The problem:
Once the line with "index pip: (303, 297)" is found in the entries below, repeat it and each following line exactly, up to and including the line with "pinky pip: (317, 404)". Add no other lines.

Supplied data Block Start

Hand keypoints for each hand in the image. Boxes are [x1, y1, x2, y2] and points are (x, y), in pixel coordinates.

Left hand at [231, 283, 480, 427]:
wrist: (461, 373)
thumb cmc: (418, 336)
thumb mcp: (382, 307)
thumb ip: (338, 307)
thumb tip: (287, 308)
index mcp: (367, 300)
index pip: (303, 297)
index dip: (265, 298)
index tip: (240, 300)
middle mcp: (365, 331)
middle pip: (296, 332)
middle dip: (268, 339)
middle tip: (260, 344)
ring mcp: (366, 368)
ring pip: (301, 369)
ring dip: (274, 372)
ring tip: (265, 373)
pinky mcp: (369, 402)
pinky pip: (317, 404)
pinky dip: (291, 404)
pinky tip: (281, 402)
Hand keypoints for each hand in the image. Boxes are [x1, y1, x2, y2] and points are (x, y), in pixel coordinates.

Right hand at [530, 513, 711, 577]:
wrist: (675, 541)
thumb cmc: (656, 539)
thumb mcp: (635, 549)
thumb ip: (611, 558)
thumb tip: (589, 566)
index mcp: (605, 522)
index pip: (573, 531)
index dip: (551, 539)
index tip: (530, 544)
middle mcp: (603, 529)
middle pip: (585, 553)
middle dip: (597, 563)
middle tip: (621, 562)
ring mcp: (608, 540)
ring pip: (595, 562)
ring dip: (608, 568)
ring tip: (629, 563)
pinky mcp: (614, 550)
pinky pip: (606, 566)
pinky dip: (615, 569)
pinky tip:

Supplied data Block End

Response:
index pip: (303, 297)
index dip: (265, 298)
index tip: (240, 300)
middle mcp: (365, 331)
middle pip: (296, 332)
middle dip: (268, 339)
middle tip: (260, 344)
ring mcp: (366, 368)
ring pip: (301, 369)
ring dip: (274, 372)
ring tip: (265, 373)
pinky mcp: (369, 402)
pinky pip: (317, 404)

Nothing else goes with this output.